Votre fils est un vrai chien, je vais lui donner à manger dans une écuelle plutôt que dans une assiette. Il en met partout !

Une maman d'élève de maternelle

D’autres parents parlent de la punition au moment de la sieste où certains sont envoyés seuls dans une petite salle où se trouve la photocopieuse. Une ancienne professeur des écoles nous a également confirmé avoir été témoin d’un geste de violence envers une élève pendant un atelier. Selon une maman, chaque année elle prenait en grippe un élève et lui faisait subir des violences psychologiques. Elle voulait isoler les enfants qu’elle n’aimait pas des autres élèves.

Les ATSEM ne sont pas employées par l’éducation nationale mais par la mairie. Ces parents d’élèves décident alors d’en informer la maire. Une confrontation a alors lieu avec des parents concernés, l'ATSEM nie les faits et demande une seconde chance. L’inspection académique est également saisie par les parents.

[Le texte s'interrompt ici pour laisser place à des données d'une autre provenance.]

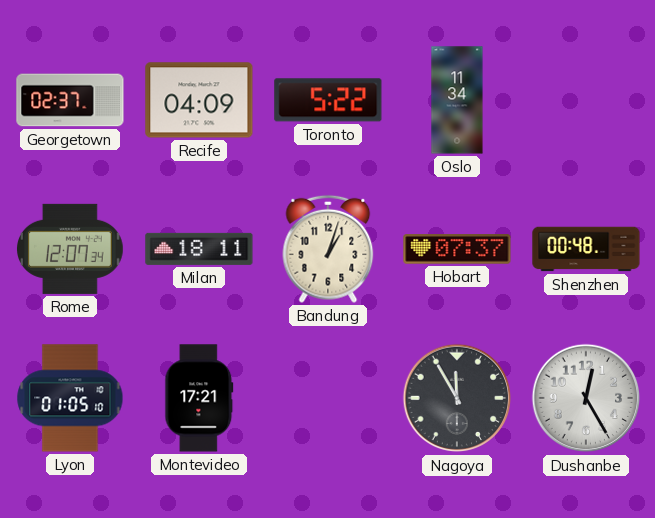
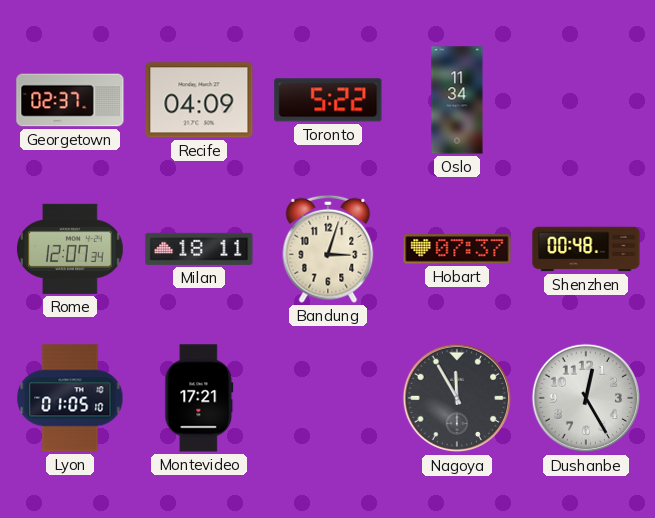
Bandung: 1:03 -> 3:03
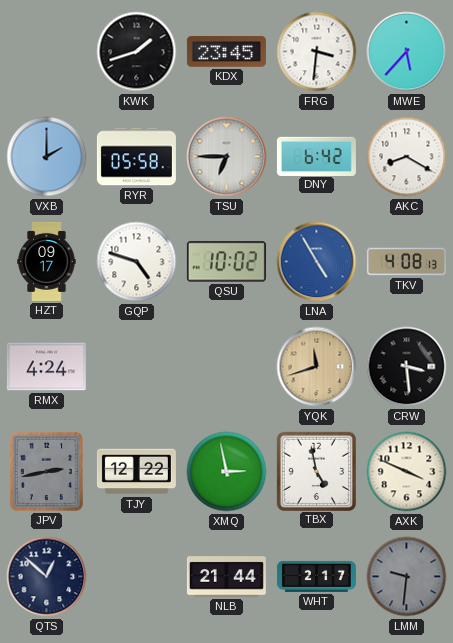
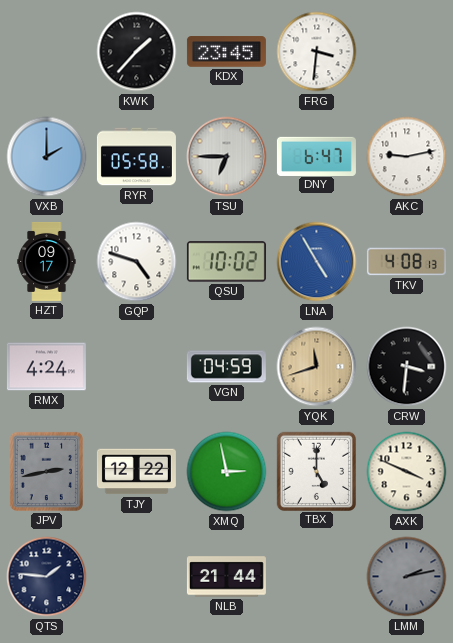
KWK: 1:42 -> 1:37
MWE: 5:37 -> none
DNY: 6:42 -> 6:47
AKC: 8:20 -> 9:13
VGN: none -> 04:59
CRW: 3:29 -> 3:31
TBX: 4:58 -> 5:00
QTS: 12:52 -> 1:46
WHT: 2:17 -> none
LMM: 9:31 -> 2:13
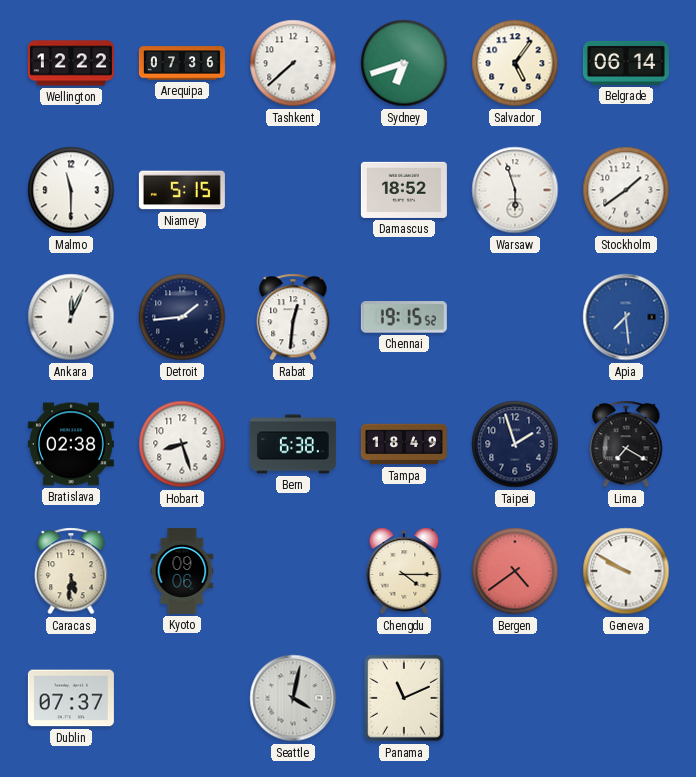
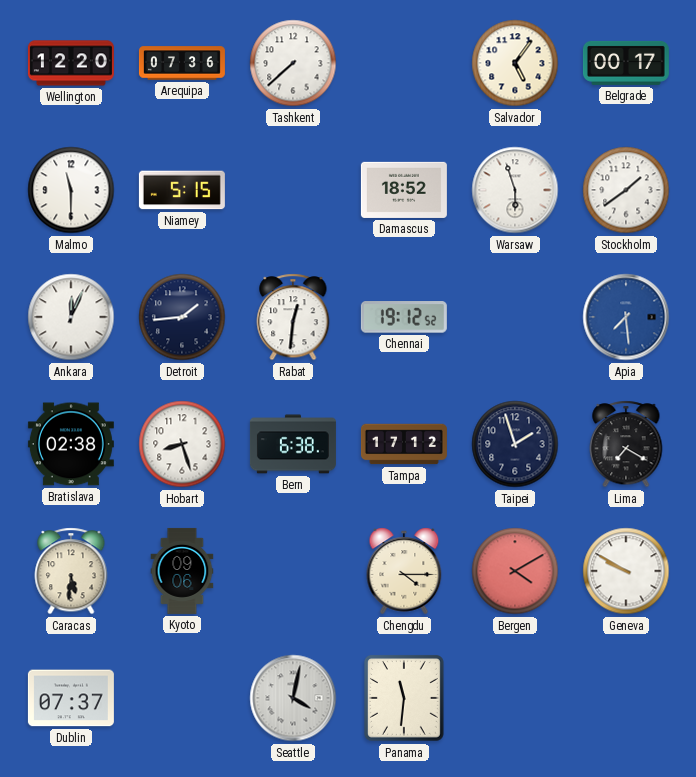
Wellington: 12:22 -> 12:20
Sydney: 6:42 -> none
Belgrade: 06:14 -> 00:17
Chennai: 19:15 -> 19:12
Tampa: 18:49 -> 17:12
Bergen: 4:39 -> 4:10
Panama: 11:11 -> 11:31
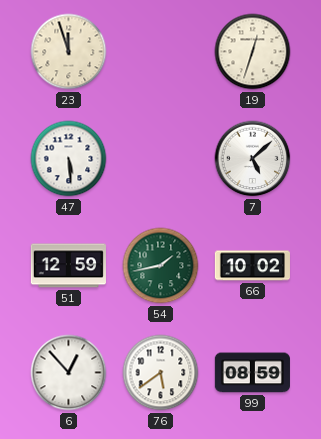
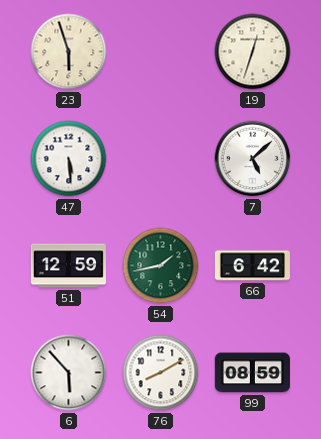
23: 11:57 -> 5:57
66: 10:02 -> 6:42
6: 12:53 -> 5:53
76: 5:39 -> 8:10
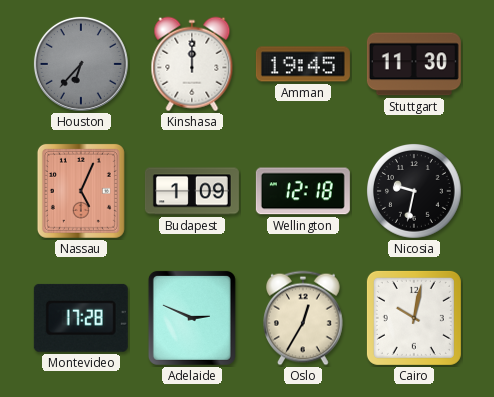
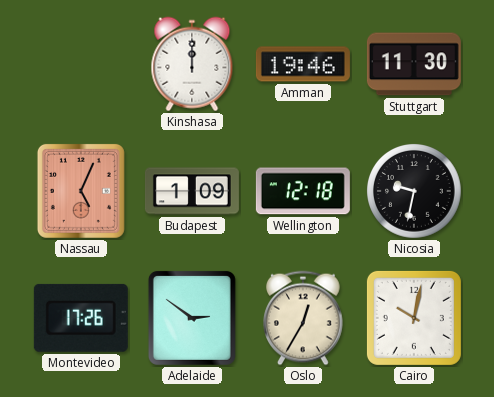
Houston: 6:37 -> none
Amman: 19:45 -> 19:46
Montevideo: 17:28 -> 17:26
Adelaide: 2:49 -> 2:51
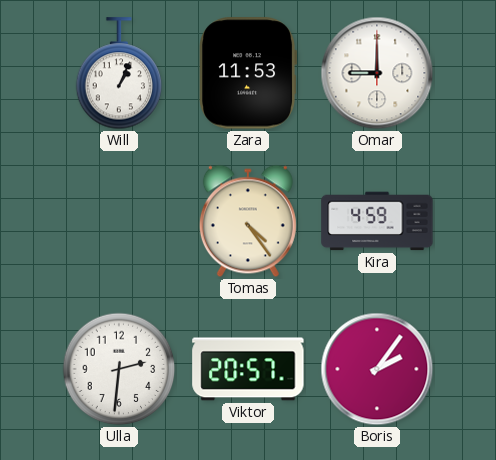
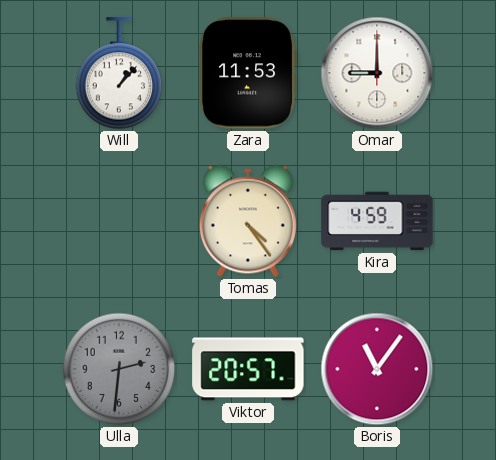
Will: 1:04 -> 1:07
Ulla dial: white -> grey
Boris: 2:06 -> 11:06
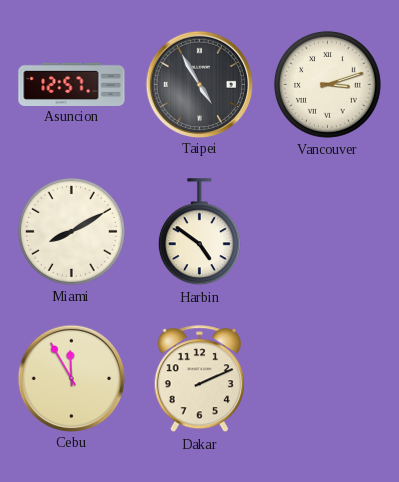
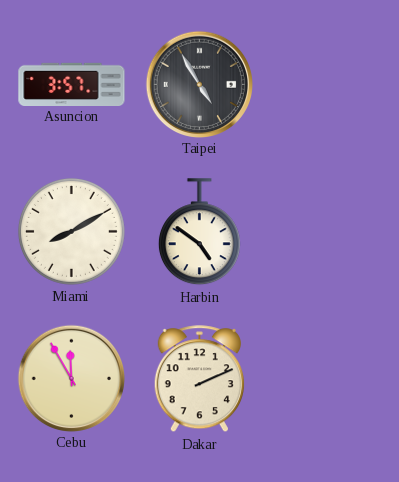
Asuncion: 12:57 -> 3:57
Vancouver: 3:12 -> none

Des témoignages à postériori

Notre consoeur de France Bleu a pu recueillir des témoignages d’anciens élèves de cette école. Adultes aujourd’hui, ils restent marqués par ce qu’ils ont pu voir ou subir notamment à la cantine scolaire. C’est le cas de Gwénolé, âgé de 24 ans. Il a porté plainte à la gendarmerie de Saint-Romain-de-Colbosc. Même si les faits dont il parle sont prescrits, il espère que sa plainte va libérer la parole d’autres élèves victimes de ces brimades :

Des claques derrière la tête, c'était un grand classique avec elle.

Un ancien élève

"Ce n’est pas quelque chose qui laisse des séquelles physiques mais à répétition, pas tous les jours mais sur plusieurs années. A la cantine, elle forçait facilement les élèves à finir leurs assiettes. J’avais un élève qui était avec moi à l’école, elle l’a forcé à manger, il a ensuite vomi, elle l’a disputé parce qu’il avait vomi… elle lui a refusé à boire. Si un élève est un peu isolé ça sera toujours de sa faute, elle va l’insulter, lui dire qu’il est nul, qu’il est bête. Personnellement je n’ai aucun souvenir de bienveillance de la part de cette personne."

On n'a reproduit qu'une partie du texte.